Created on 12 May 2020 · 6Comments · Source: huggingface/transformers

🐛 Bug

Information

Model I am using (Bert, XLNet ...): XLNet

Language I am using the model on (English, Chinese ...): English

The problem arises when using:

[x] the official example scripts: (give details below)
[ ] my own modified scripts: (give details below)

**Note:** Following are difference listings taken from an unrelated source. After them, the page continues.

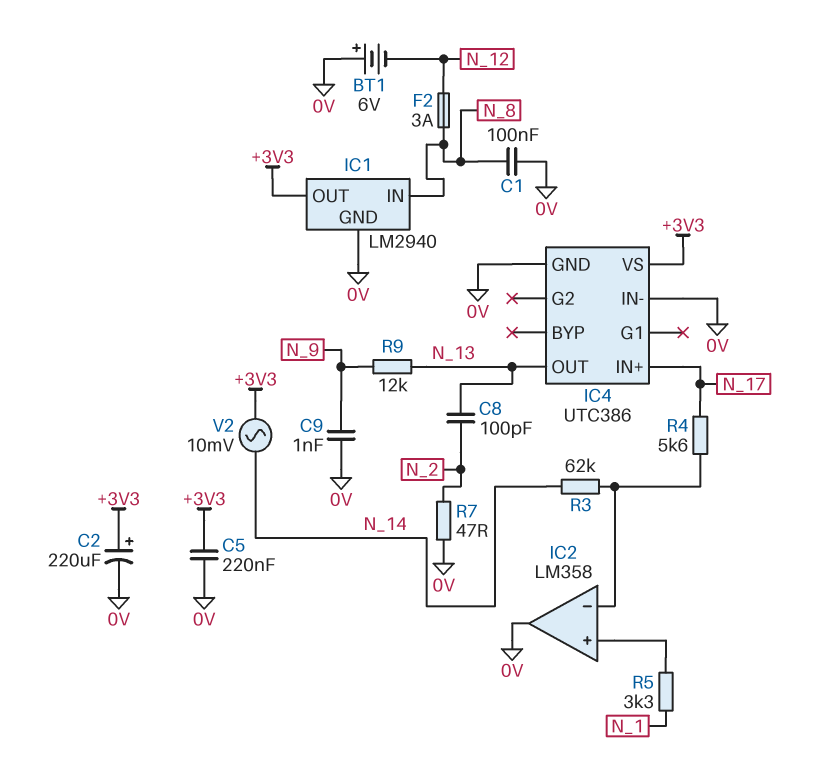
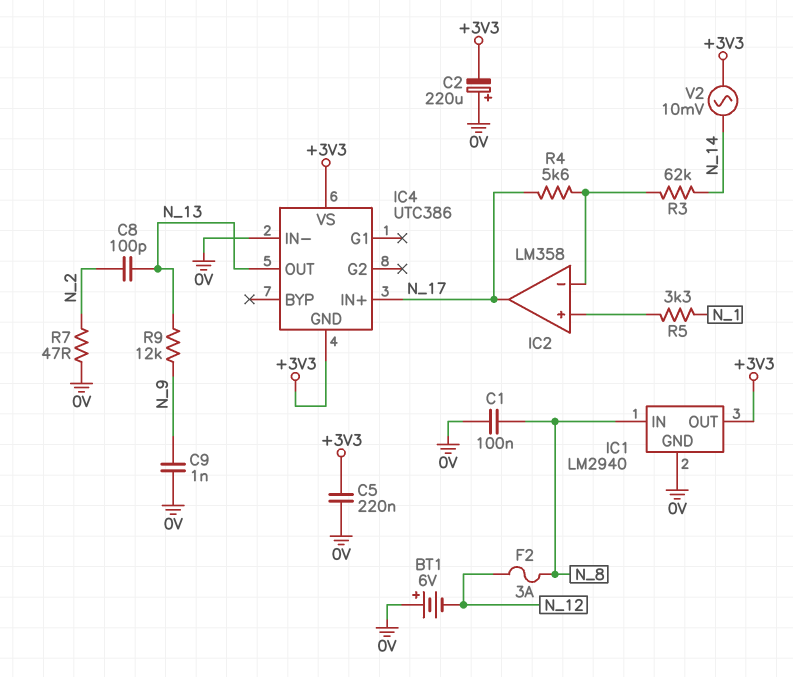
C2: 220uF (plus +3V3, minus 0V) -> 220uF (plus 0V, minus +3V3)
IC2 pin out: 0V -> N_17
IC4 pin GND: 0V -> +3V3

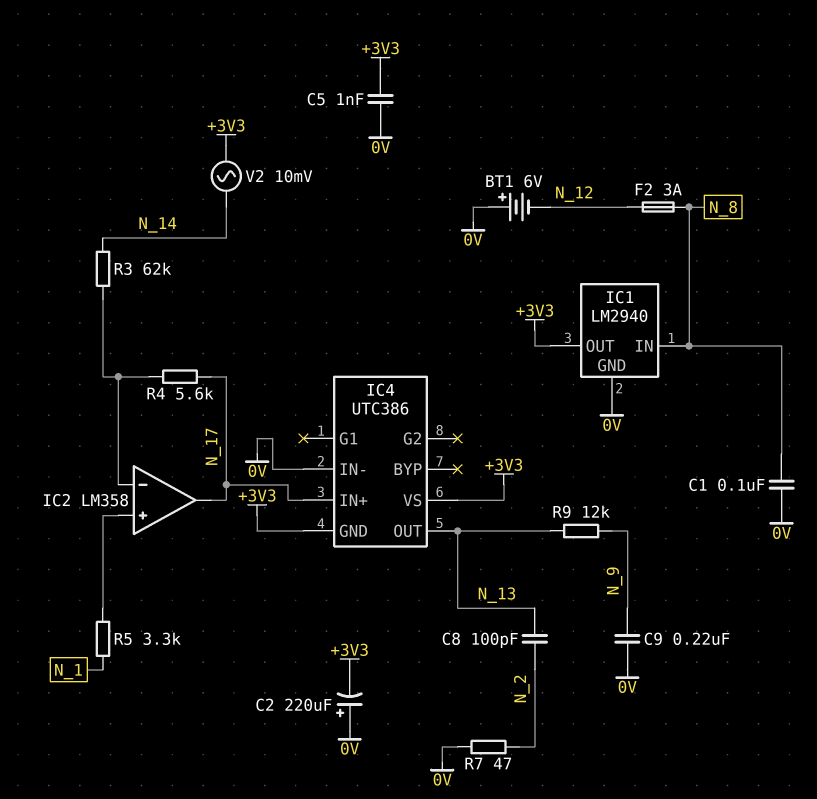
C5: 220nF (+3V3, 0V) -> 1nF (+3V3, 0V)
C9: 1nF (0V, N_9) -> 220nF (0V, N_9)

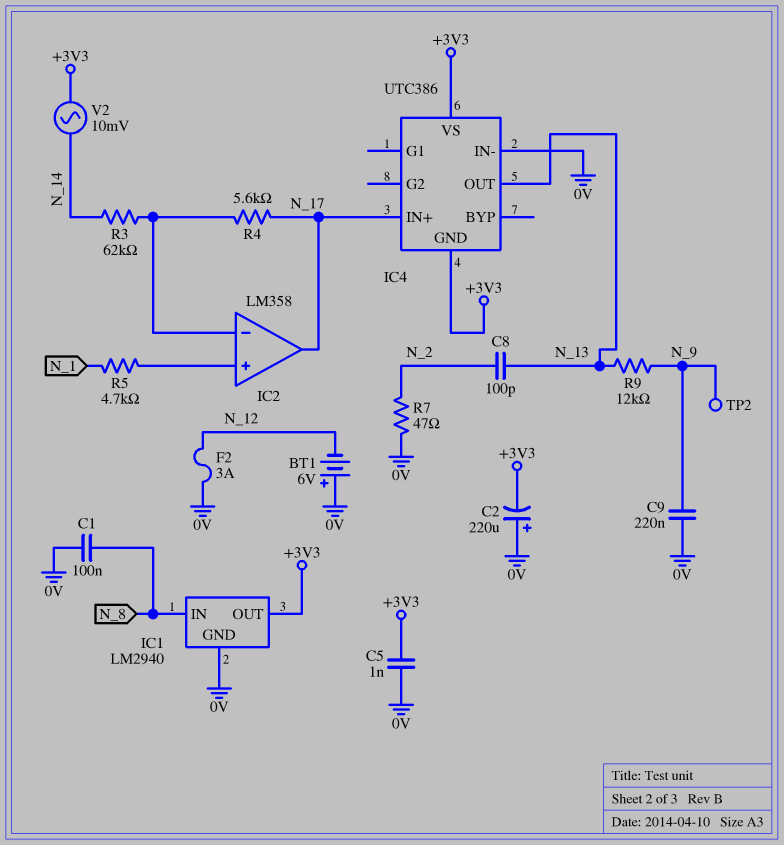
F2: 3A (N_8, N_12) -> 3A (0V, N_12)
R5: 3.3k (IC2/in+, N_1) -> 4.7k (IC2/in+, N_1)
TP2: none -> test point (N_9)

The tasks I am working on is:

[x] an official GLUE/SQUaD task: SQUaD v1.1
[ ] my own task or dataset: (give details below)

To reproduce

Steps to reproduce the behavior:

Clone the repository

!git clone https://github.com/huggingface/transformers.git

!python ./transformers/examples/question-answering/run_squad.py \
    --model_type xlnet \
    --model_name_or_path xlnet-base-cased \
    --do_train \
    --do_eval \
    --train_file $SQuAD_Dir/train-v1.1.json \
    --predict_file $SQuAD_Dir/dev-v1.1.json \
    --learning_rate 3e-5 \
    --num_train_epochs 2 \
    --max_seq_length 384 \
    --doc_stride 128 \
    --output_dir ./model_output \
    --per_gpu_eval_batch_size=4  \
    --per_gpu_train_batch_size=4   \
    --save_steps 5000

Error

Epoch:   0% 0/2 [00:00<?, ?it/s]
Iteration:   0% 0/15852 [00:00<?, ?it/s]Traceback (most recent call last):
  File "./transformers/examples/question-answering/run_squad.py", line 830, in <module>
    main()
  File "./transformers/examples/question-answering/run_squad.py", line 769, in main
    global_step, tr_loss = train(args, train_dataset, model, tokenizer)
  File "./transformers/examples/question-answering/run_squad.py", line 204, in train
    outputs = model(**inputs)
  File "/usr/local/lib/python3.6/dist-packages/torch/nn/modules/module.py", line 550, in __call__
    result = self.forward(*input, **kwargs)
TypeError: forward() got an unexpected keyword argument 'cls_index'

Expected behavior

The model should start training from the first epoch.

Environment info

transformers version: 2.9.0
Platform: Google Colab Pro
Python version: 3.6.9
PyTorch version (GPU?): 1.5.0+cu101 (Yes)
Tensorflow version (GPU?): 2.2.0 (Yes)
Using GPU in script?: Yes
Using distributed or parallel set-up in script?: No

wontfix

Source

eabg97

All 6 comments

I also have the same problem @alexandrenriq

yyHaker on 12 May 2020

😕3

I think there's a mistake in the code which sets the AutoModelForQuestionAnswering as XLNetForQuestionAnsweringSimple. You can run the code by substituting AutoModelForQuestionAnswering into XLNetForQuestionAnswering (or by removing cls_index and p_mask in the batches to make XLNetForQuestionAnsweringSimple work).

Nevertheless, after the training is done, I can't reproduce the scores right (Results: {'exact': 0.03784295175023652, 'f1': 0.6317807409886281,...).